What is sprouting up in your area?

Monday, February 25, 2013

Fact or Fiction: The History of Blackbeard

Today is day 25 of the 30 minus 2 days of writing hosted by Nicky and Mike of We Work For Cheese. Today's prompt is "Fact or Fiction". Visit Nicky's post to see what the others are claiming as fact or decrying as fiction.

Image Source:  Wikipedia
He was born Edward Teach in Bristol, England, but better known as Blackbeard, the most notorious pirate in all of history.  He was a privateer for Queen Anne, before joining ranks with a crew of pirates which set his life of ruthless piracy and murder in motion.  He captured a French vessel and renamed her Queen Anne's Revenge, although no longer associated with her Majesty.  He became a pirate leader in his own right.

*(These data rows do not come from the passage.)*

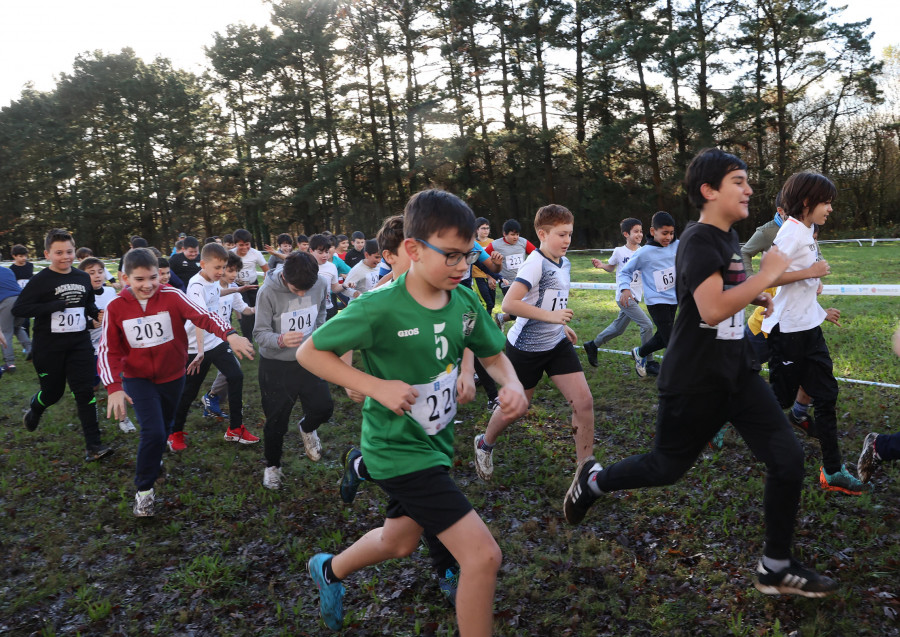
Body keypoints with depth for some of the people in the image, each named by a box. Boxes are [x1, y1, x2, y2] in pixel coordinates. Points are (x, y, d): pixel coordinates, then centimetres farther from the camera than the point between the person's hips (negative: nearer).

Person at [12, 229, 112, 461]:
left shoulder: (84, 278, 5)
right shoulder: (41, 280, -9)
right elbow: (18, 309, -16)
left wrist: (98, 314, -2)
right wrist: (55, 306, -25)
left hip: (79, 344, 3)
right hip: (48, 348, -3)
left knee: (85, 392, -3)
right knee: (52, 392, 11)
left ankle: (93, 445, -1)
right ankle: (34, 410, 49)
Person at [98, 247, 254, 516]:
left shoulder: (171, 296, -16)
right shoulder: (115, 308, -13)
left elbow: (201, 315, -29)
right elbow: (108, 350, -12)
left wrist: (230, 335, -47)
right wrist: (114, 388, -23)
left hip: (173, 376, 2)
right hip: (138, 379, -2)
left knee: (164, 431, 20)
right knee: (153, 433, -15)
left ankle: (153, 469, 50)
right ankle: (144, 490, 7)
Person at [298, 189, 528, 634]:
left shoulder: (465, 302, -6)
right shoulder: (380, 308, -24)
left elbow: (493, 354, 9)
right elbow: (309, 353, -15)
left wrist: (512, 384, -13)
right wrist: (377, 386, -25)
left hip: (436, 442, 8)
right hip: (399, 449, -7)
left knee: (399, 541, 29)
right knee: (483, 555, -13)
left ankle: (329, 571, 59)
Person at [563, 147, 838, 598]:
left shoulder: (728, 236, 10)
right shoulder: (699, 240, -18)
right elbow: (711, 309, -31)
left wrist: (754, 297, 12)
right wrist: (767, 275, -22)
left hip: (738, 372, 8)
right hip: (694, 382, -8)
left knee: (788, 460, 0)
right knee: (667, 468, 8)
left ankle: (775, 568, 16)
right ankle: (592, 481, 35)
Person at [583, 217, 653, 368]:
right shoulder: (619, 251, -6)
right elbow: (611, 267, 9)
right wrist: (601, 265, -9)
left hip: (635, 297, 6)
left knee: (618, 329, 18)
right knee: (647, 325, -14)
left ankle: (592, 346, 37)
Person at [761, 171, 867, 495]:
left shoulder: (806, 233, 13)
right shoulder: (791, 232, -15)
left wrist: (821, 311, 22)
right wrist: (811, 272, -20)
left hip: (808, 327, 9)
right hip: (788, 331, -9)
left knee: (826, 395, 8)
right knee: (781, 397, 2)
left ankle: (833, 471, 14)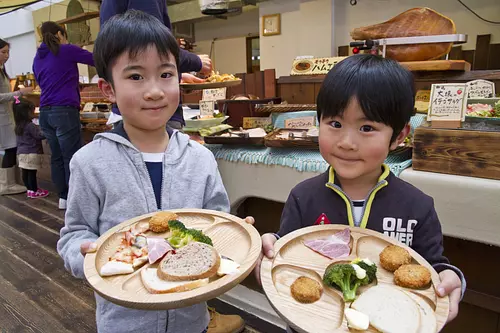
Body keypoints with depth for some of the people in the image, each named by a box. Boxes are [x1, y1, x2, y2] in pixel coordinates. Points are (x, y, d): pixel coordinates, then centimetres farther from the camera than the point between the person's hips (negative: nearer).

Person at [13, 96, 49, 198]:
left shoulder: (18, 126, 12)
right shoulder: (30, 125, -16)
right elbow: (39, 135, -14)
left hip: (21, 153, 9)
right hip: (32, 153, -8)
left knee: (25, 173, 11)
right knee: (32, 173, -2)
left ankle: (30, 189, 22)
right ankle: (34, 191, 4)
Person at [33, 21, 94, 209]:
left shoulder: (37, 59, 18)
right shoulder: (66, 51, -2)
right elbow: (96, 60, 2)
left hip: (45, 112, 7)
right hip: (65, 111, -7)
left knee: (57, 156, 10)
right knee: (72, 157, -3)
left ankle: (63, 197, 17)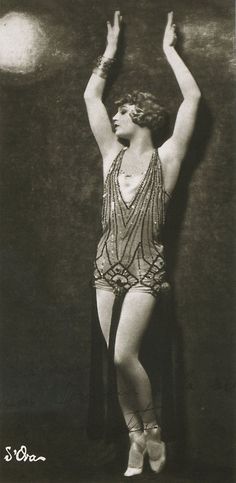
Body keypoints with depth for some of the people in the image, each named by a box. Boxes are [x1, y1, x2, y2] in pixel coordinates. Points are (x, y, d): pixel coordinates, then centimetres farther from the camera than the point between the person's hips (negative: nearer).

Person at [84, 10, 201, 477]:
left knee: (123, 356, -15)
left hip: (145, 269, -4)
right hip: (108, 266, 5)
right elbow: (90, 95, 12)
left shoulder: (166, 158, -3)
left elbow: (193, 97, -6)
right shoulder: (112, 155, 8)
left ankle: (152, 429, 8)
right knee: (116, 360, 2)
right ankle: (136, 436, 17)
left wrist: (169, 49, 5)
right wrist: (111, 50, 18)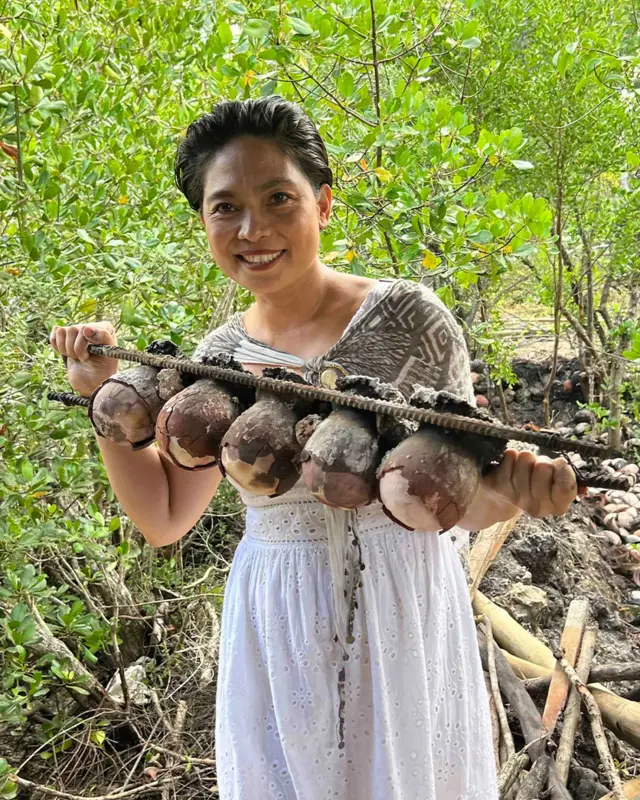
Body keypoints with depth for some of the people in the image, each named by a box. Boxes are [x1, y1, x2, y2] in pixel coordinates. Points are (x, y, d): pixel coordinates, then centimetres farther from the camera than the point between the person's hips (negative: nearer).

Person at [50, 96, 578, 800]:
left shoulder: (406, 317, -13)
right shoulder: (217, 356, -1)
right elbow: (164, 517, 4)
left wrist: (509, 490, -30)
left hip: (402, 616, -3)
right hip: (272, 631, 4)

He eventually ended up in the small colonial town of Bath, NC, and lived in fine style after receiving a royal pardon from Governor Charles Eden.  Remember this was before the Revolutionary war and we were still under British rule.  He was welcomed by wealthy planters, and in return, entertained in his own home.  Indeed, piracy was considered a fashionable vice during that era.  He was only a threat at sea, and was, therefore, socially accepted.

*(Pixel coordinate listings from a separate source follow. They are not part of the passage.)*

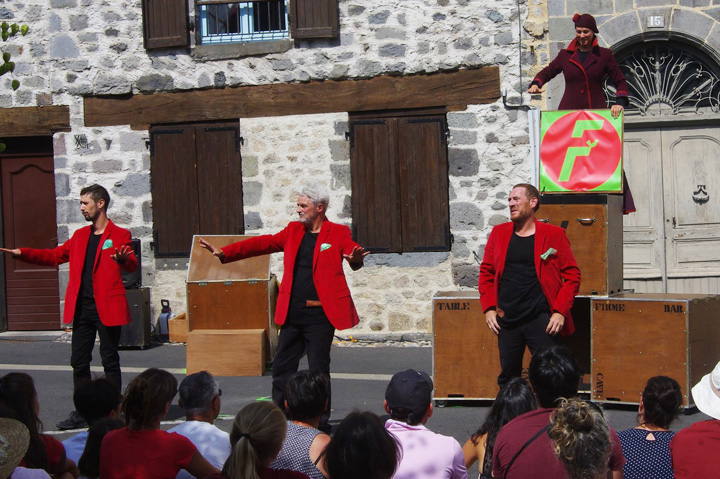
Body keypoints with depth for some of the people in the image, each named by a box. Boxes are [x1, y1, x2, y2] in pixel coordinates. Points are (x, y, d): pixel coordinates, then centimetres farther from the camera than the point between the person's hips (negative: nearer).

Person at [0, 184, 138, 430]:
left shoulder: (120, 235, -4)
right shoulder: (80, 236, 15)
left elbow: (132, 265, -16)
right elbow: (55, 255, 21)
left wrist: (123, 259, -40)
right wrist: (22, 253, 12)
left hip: (107, 308, -6)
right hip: (82, 308, 6)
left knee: (110, 361, 2)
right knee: (79, 361, 8)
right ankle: (81, 414, 17)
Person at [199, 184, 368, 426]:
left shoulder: (338, 233, -2)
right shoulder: (293, 230, 13)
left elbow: (352, 252, -17)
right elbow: (264, 243, 11)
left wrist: (355, 259, -43)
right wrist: (224, 253, 4)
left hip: (320, 314, -5)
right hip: (292, 313, 6)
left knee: (318, 368, 1)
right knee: (282, 365, 10)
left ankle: (320, 418, 13)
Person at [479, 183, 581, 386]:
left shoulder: (554, 234, 0)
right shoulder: (499, 233, 10)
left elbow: (572, 276, 0)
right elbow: (486, 272, 13)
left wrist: (560, 312, -9)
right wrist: (489, 309, 2)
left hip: (541, 320, -3)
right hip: (506, 320, 3)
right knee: (508, 376, 9)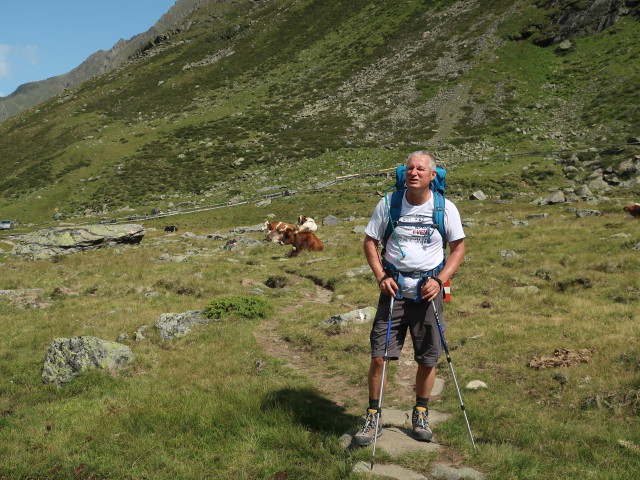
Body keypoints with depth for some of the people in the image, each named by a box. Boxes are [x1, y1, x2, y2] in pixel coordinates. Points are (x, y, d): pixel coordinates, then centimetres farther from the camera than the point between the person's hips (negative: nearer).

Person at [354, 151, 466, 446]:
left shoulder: (446, 208, -2)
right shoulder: (388, 205, -1)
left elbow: (458, 248, 5)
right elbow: (370, 242, 7)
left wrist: (439, 280, -9)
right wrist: (381, 277, -7)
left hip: (427, 290, 0)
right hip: (394, 288, 0)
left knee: (428, 359, 7)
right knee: (378, 356, -3)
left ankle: (421, 414, 29)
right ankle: (373, 416, 14)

Shortly after his arrival, he, the father of 13 children, married his 14th wife, and the Governor performed the ceremony.  As he was already under the Governor's protection, this further suggests that they were friends, and gave credence to the existence of an underground passage way leading well away from the Governor's house.  The tunnel would allow him to come and go without being seen, and also implicated the Governor in taking a share of his loot.

North Carolinians also benefited from Blackbeard, for while he terrorized all at sea, he brought a vast array of goods back to Bath which he sold at reasonable prices. 

Proving just how villainous he was, though, when he wished to court the Governor's daughter, she refused him because he was engaged to another man.  Blackbeard could not stand this rejection and so he murdered her fiance and cut off his hands before disposing of his body at sea.  The girl pined away and died as was fashionable after a broken romance at that time.  

Alas, he soon caught the attention of the wrong man, and the Governor of Virgina, Alexander Spotswood, sent soldiers and sailors to capture Blackbeard.  On November 22, 1718, a group of sailors led by Lieutenant Robert Maynard, captured and killed the infamous pirate.  He was beheaded and his head placed on the mast of Maynard's ship as a warning to other pirates of the fate that awaited them should they continue pirating.

Much of this is documented fact, but since he was the most notorious pirate to sail the high seas, he was also the subject of much speculation and talk became legend.  Which is fact and which is fiction?  You be the judge.